Immigration: des chefs d’entreprise appellent les partis à calmer le jeu

Les experts disent que le Canada aura besoin d’un afflux constant de travailleurs pour pourvoir des postes et financer des programmes sociaux.
Photo: Getty Images Les experts disent que le Canada aura besoin d’un afflux constant de travailleurs pour pourvoir des postes et financer des programmes sociaux.

Les dirigeants de grandes entreprises inquiets de la démographie vieillissante du Canada ont exhorté les partis politiques à ne pas enflammer le débat sur l’immigration en vue des élections fédérales de cet automne.

Le président du groupe de pression représentant les dirigeants des plus grandes entreprises canadiennes a déclaré qu’il avait déjà soulevé la question avec des chefs de parti qui préparent leur campagne en vue du scrutin d’octobre prochain. Étant donné des signes montrant de l’inquiétude dans la population en ce qui concerne l’immigration, le président et chef de la direction du Conseil canadien des affaires, Goldy Hyder, a déclaré qu’il avait mis en avant les bénéfices économiques de l’ouverture des portes du pays à un plus grand nombre de personnes.

Devant les journalistes, jeudi à Ottawa, M. Hyder a fait valoir que le pays se trouvait « à 10 ans d’un véritable point de bascule démographique ». « Ce que j’ai dit aux chefs des partis politiques sur cette question est ceci : “S’il vous plaît, s’il vous plaît, faites de votre mieux pour résister à faire de l’immigration l’enjeu de cette élection.” Je ne pouvais pas être plus clair », a-t-il indiqué.

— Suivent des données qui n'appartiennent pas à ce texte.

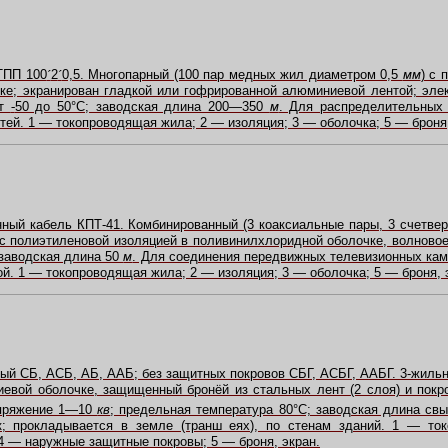
ТПП 100
´
2
´
0,5. Многопарный (100 пар медных жил диаметром 0,5
мм
) с 
ке; экранирован гладкой или гофрированной алюминиевой лентой; эле
от
-
50 до 50°C; заводская длина 200—350
м
. Для распределительных
тей. 1 — токопроводящая жила; 2 — изоляция; 3 — оболочка; 5 — броня,
ный кабель КПТ-41. Комбинированный (3 коаксиальные пары, 3 счетве
 с полиэтиленовой изоляцией в поливинилхлоридной оболочке, волново
 заводская длина 50
м
. Для соединения передвижных телевизионных кам
й. 1 — токопроводящая жила; 2 — изоляция; 3 — оболочка; 5 — броня, 
ый СБ, АСБ, АБ, ААБ; без защитных покровов СБГ, АСБГ, ААБГ. 3-жиль
евой оболочке, защищенный бронёй из стальных лент (2 слоя) и покр
апряжение 1—10
кв
; предельная температура 80°C; заводская длина св
к; прокладывается в земле (транш еях), по стенам зданий. 1 — т
 4 — наружные защитные покровы; 5 — броня, экран.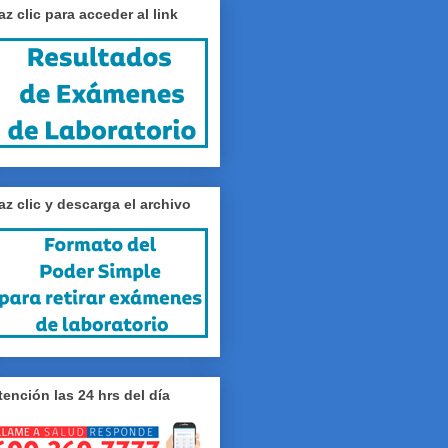
az clic para acceder al link
az clic y descarga el archivo
tención las 24 hrs del día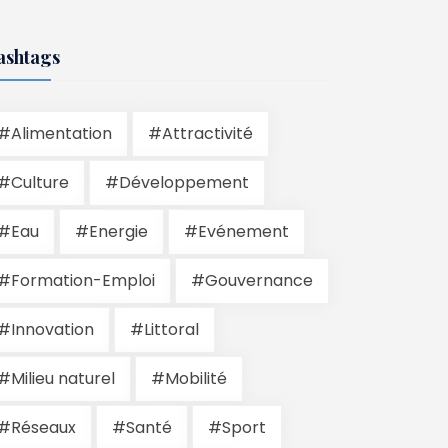
ashtags
#Alimentation
#Attractivité
#Culture
#Développement
#Eau
#Energie
#Evénement
#Formation-Emploi
#Gouvernance
#Innovation
#Littoral
#Milieu naturel
#Mobilité
#Réseaux
#Santé
#Sport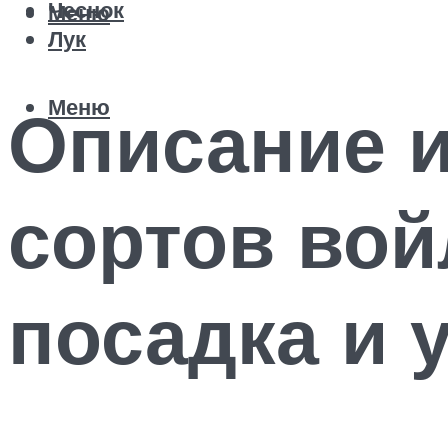
Чеснок
Меню
Лук
Меню
Описание 
сортов вой
посадка и 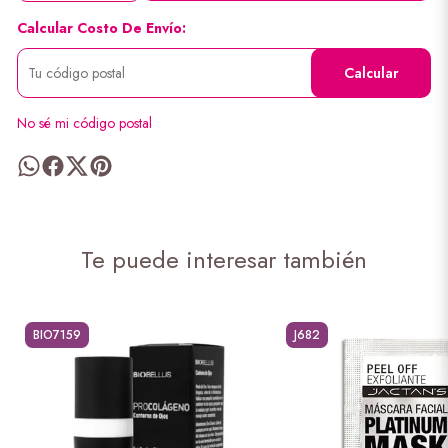
Calcular Costo De Envío:
Calcular
No sé mi código postal
Te puede interesar también
BIO7159
J682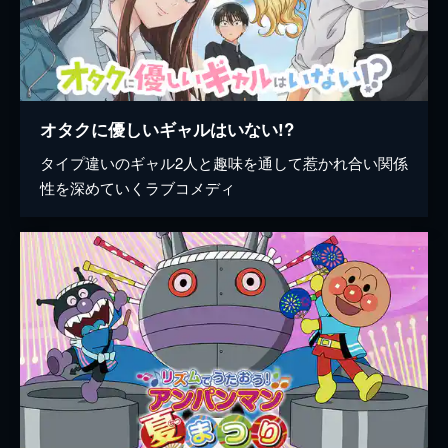
オタクに優しいギャルはいない!?
タイプ違いのギャル2人と趣味を通して惹かれ合い関係
性を深めていくラブコメディ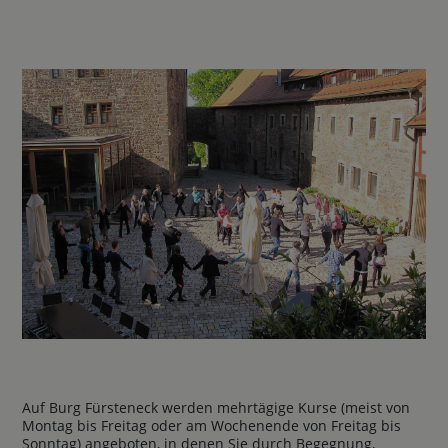
Auf Burg Fürsteneck werden mehrtägige Kurse (meist von
Montag bis Freitag oder am Wochenende von Freitag bis
Sonntag) angeboten, in denen Sie durch Begegnung,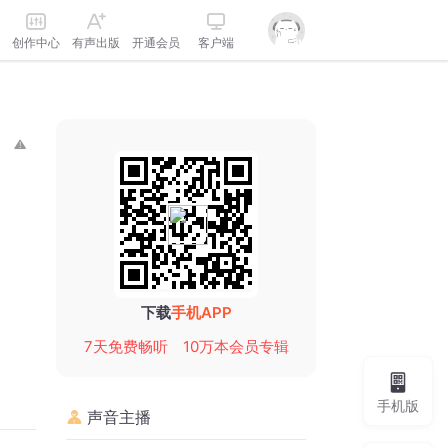
创作中心
有声出版
开通会员
客户端
下载
手机APP
7天免费畅听
10万本会员专辑
手机版
声音主播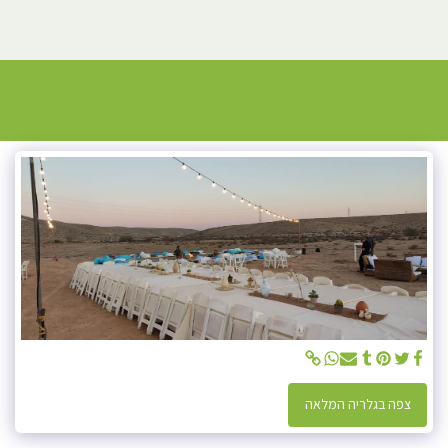
צפה בגלריה המלאה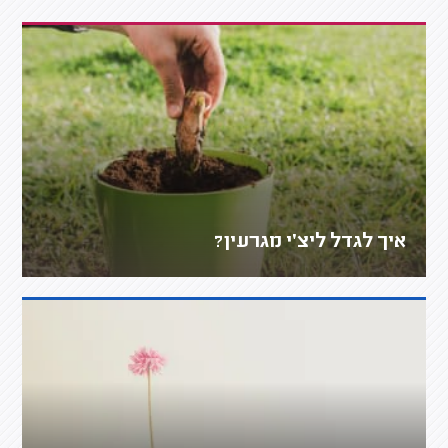
איך לגדל ליצ׳י מגרעין?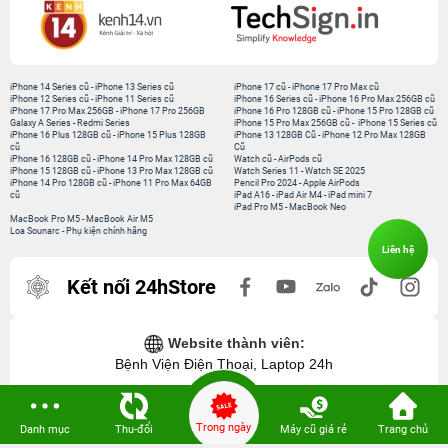
iPhone 14 Series cũ
-
iPhone 13 Series cũ
iPhone 17 cũ
-
iPhone 17 Pro Max cũ
iPhone 12 Series cũ
-
iPhone 11 Series cũ
iPhone 16 Series cũ
-
iPhone 16 Pro Max 256GB cũ
iPhone 17 Pro Max 256GB
-
iPhone 17 Pro 256GB
iPhone 16 Pro 128GB cũ
-
iPhone 15 Pro 128GB cũ
Galaxy A Series
-
Redmi Series
iPhone 15 Pro Max 256GB cũ
-
iPhone 15 Series cũ
iPhone 16 Plus 128GB cũ
-
iPhone 15 Plus 128GB
iPhone 13 128GB Cũ
-
iPhone 12 Pro Max 128GB
cũ
Cũ
iPhone 16 128GB cũ
-
iPhone 14 Pro Max 128GB cũ
Watch cũ
-
AirPods cũ
iPhone 15 128GB cũ
-
iPhone 13 Pro Max 128GB cũ
Watch Series 11
-
Watch SE 2025
iPhone 14 Pro 128GB cũ
-
iPhone 11 Pro Max 64GB
Pencil Pro 2024
-
Apple AirPods
cũ
iPad A16
-
iPad Air M4
-
iPad mini 7
iPad Pro M5
-
MacBook Neo
MacBook Pro M5
-
MacBook Air M5
Loa Sounarc
-
Phụ kiện chính hãng
Liên hệ
Kết nối 24hStore
Website thành viên:
Bệnh Viện Điện Thoại, Laptop 24h
Trong ngày
Danh mục
Thu-đổi
Máy cũ giá rẻ
Trang chủ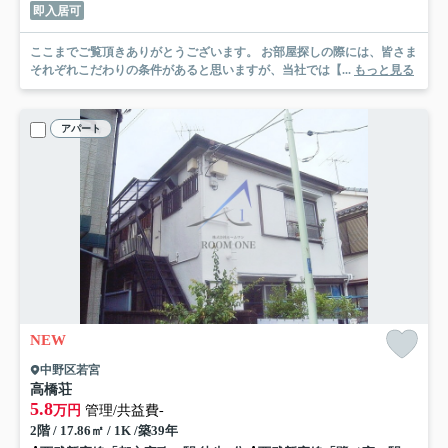
即入居可
ここまでご覧頂きありがとうございます。 お部屋探しの際には、皆さま
それぞれこだわりの条件があると思いますが、当社では【...
もっと見る
アパート
NEW
中野区若宮
高橋荘
5.8
万円
管理/共益費-
2階 / 17.86㎡ / 1K /築39年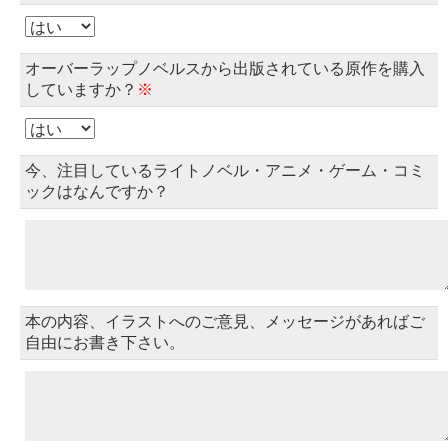
オーバーラップノベルスから出版されている原作を購入
していますか？
※
今、注目しているライトノベル・アニメ・ゲーム・コミ
ックはなんですか？
本の内容、イラストへのご意見、メッセージがあればご
自由にお書き下さい。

Le message des dirigeants d’entreprise arrive à un moment où le débat public et politique est axé sur l’immigration, les réfugiés et la sécurité frontalière, au point de devenir un enjeu électoral tentant pour les partis luttant âprement pour la faveur des électeurs. Un sondage publié ce mois-ci par Ekos Research laisse croire à une augmentation importante de la proportion de personnes qui pensent qu’il y a trop de minorités visibles au Canada, même si l’opposition générale à l’immigration est restée pratiquement inchangée ces dernières années et reste inférieure à ce qu’elle était dans les années 1990.

Le Canada a augmenté ses seuils d’immigration et prévoit d’accueillir plus de gens. Le ministère de l’Immigration s’est fixé pour objectif de faire venir près de 331 000 personnes cette année, 341 000 en 2020 et 350 000 en 2021, selon son rapport au Parlement de 2018. Alors que la génération des baby-boomers se fait vieillissante, les experts disent que le Canada — à l’instar d’autres pays occidentaux — aura besoin d’un afflux constant de travailleurs pour pourvoir des postes et financer des programmes sociaux, tels que les soins de santé publics, par l’entremise de l’impôt sur le revenu.

M. Hyder a également fait référence à la promesse électorale du premier ministre du Québec, François Legault, de réduire de 20 % les niveaux annuels d’immigration dans sa province. M. Legault a remporté les élections après avoir fait ce voeu, même si le Québec fait face à des défis démographiques importants. Plus tôt cette semaine, la Banque du Canada a souligné l’importance économique de l’immigration dans son rapport sur la politique monétaire. Carolyn Wilkins, première sous-gouverneure de la banque centrale, a déclaré que, sans l’immigration, la main-d’oeuvre canadienne cesserait de croître d’ici cinq ans.

M. Hyder a indiqué qu’il faisait partie d’un groupe appelé Initiative du siècle, qui aimerait voir le Canada, un pays d’environ 37 millions d’habitants, atteindre 100 millions d’habitants d’ici 2100. Le groupe a été cofondé par M. Hyder et plusieurs autres personnes, dont deux membres de l’influent conseil consultatif économique du gouvernement Trudeau — Dominic Barton, directeur général du cabinet de conseil McKinsey & Co., et Mark Wiseman, un haut dirigeant du géant de la gestion des investissements BlackRock. M. Hyder était consultant en affaires avant de rejoindre le Conseil canadien des affaires et était l’un des principaux collaborateurs du chef du Parti progressiste-conservateur fédéral Joe Clark.

L’Initiative du siècle souhaite que le Canada augmente de manière responsable sa population afin de contribuer à son potentiel économique.